Conceptually, policies (and policy_configs) contain information that is specific to the algorithm currently being run,
and is not expected to be held consistent for experiments using other policies (e.g. clip_eps for PPO).

EnvironmentRunners specify how the environment should be called. The available EnvironmentRunners are:
1. EnvironmentRunnerSync: Runs environments individually, synchronously. 
2. EnvironmentRunnerBatch: Passes a batch of observations to policy.compute_action, and runs the environments in parallel.
3. [Not yet implemented] EnvironmentRunnerFullParallel: Spins up a specified number of processes, and a specified number of 
threads per process, and runs the environment for n steps (or until the end of the episode) separately on each. 
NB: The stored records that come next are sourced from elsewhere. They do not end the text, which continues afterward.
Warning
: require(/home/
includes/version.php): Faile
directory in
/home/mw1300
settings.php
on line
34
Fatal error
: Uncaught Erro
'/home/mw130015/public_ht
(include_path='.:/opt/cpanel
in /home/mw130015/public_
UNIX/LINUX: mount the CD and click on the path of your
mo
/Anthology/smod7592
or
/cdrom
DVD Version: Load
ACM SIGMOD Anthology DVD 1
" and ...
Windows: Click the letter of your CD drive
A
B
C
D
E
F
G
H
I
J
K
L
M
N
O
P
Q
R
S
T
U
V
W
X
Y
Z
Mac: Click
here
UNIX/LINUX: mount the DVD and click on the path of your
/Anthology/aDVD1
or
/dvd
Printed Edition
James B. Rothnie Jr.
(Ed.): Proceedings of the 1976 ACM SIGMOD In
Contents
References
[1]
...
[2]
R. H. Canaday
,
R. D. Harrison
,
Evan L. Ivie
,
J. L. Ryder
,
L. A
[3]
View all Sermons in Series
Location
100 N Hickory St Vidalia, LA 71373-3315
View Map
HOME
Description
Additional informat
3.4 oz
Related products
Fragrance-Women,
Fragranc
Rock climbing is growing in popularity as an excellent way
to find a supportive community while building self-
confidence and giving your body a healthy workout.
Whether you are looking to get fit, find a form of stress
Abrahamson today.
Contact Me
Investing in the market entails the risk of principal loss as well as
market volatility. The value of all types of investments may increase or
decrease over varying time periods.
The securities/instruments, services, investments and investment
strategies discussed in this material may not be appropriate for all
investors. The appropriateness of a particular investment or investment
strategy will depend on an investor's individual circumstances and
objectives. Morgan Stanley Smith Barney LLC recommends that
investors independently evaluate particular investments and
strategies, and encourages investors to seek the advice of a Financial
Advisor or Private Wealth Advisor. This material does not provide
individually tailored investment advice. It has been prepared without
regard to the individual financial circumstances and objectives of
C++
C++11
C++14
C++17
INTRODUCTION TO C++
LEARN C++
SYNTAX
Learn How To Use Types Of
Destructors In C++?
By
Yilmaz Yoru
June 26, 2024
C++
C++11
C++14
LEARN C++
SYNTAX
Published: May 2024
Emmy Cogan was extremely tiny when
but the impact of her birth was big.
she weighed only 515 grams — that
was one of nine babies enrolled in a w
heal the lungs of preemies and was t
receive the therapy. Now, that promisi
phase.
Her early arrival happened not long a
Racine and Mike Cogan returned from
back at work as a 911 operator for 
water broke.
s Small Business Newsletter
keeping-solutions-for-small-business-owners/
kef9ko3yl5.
More detail about what each Runner provides to the policy are specified in the collect_data method of
each Runner. 


### Creating a new Policy
1. Duplicate the prototype_policy folder in policies/, renaming it to something distinctive to your new policy.
2. Rename all other instances of the word "prototype" in filenames, class names, and imports in your new directory.
3. Your X_policy_config.py file contains all configurations that will automatically be accepted as command line 
arguments or config file parameters, provided you follow the pattern provided (add a new instance variable, and an 
entry in _load_dict_internal that populates the variable from a provided dictionary).
4. Your X_policy.py file contains the meat of your implementation. What each method requires is described fully in 
policy_base.py
5. Your X_info_to_store.py file contains any data you want stored from your compute_action, to be passed to your 
train step. This object contains one timestep's worth of data, and its .reward and .done will be populated by
the environment_runner you select in your X_policy.py file.
6. Create unit tests in tests/policies/X_policy (highly encouraged as much as possible)
7. Add a new entry to available_policies.py

### Create a new Task
If you want to run an experiment with tasks that cannot be handled with the existing TaskBase subclasses,
simply implement a subclass of TaskBase according to the methods defined therein, using the 
existing tasks as a guide.

Create unit tests in tests/experiments/tasks/X_task.py

Add a new entry to experiment_specs.py with any experiments using your new task.

### Further customization
New experiments can be defined in experiment_specs.py. 

If you need environments run in a particular way, subclass environment_runner_base.py.

If there's anything you want to customize that does not seem possible, or overly challenging, feel free to file an issue 
in the issue tracker and I'll look as soon as possible.

This repository uses pytest for tests. Please write tests wherever possible, in the appropriate folder in tests/.


### Contributing to the repository
Yes, please do! Pull requests encouraged. Please run pytest on the repository before submitting.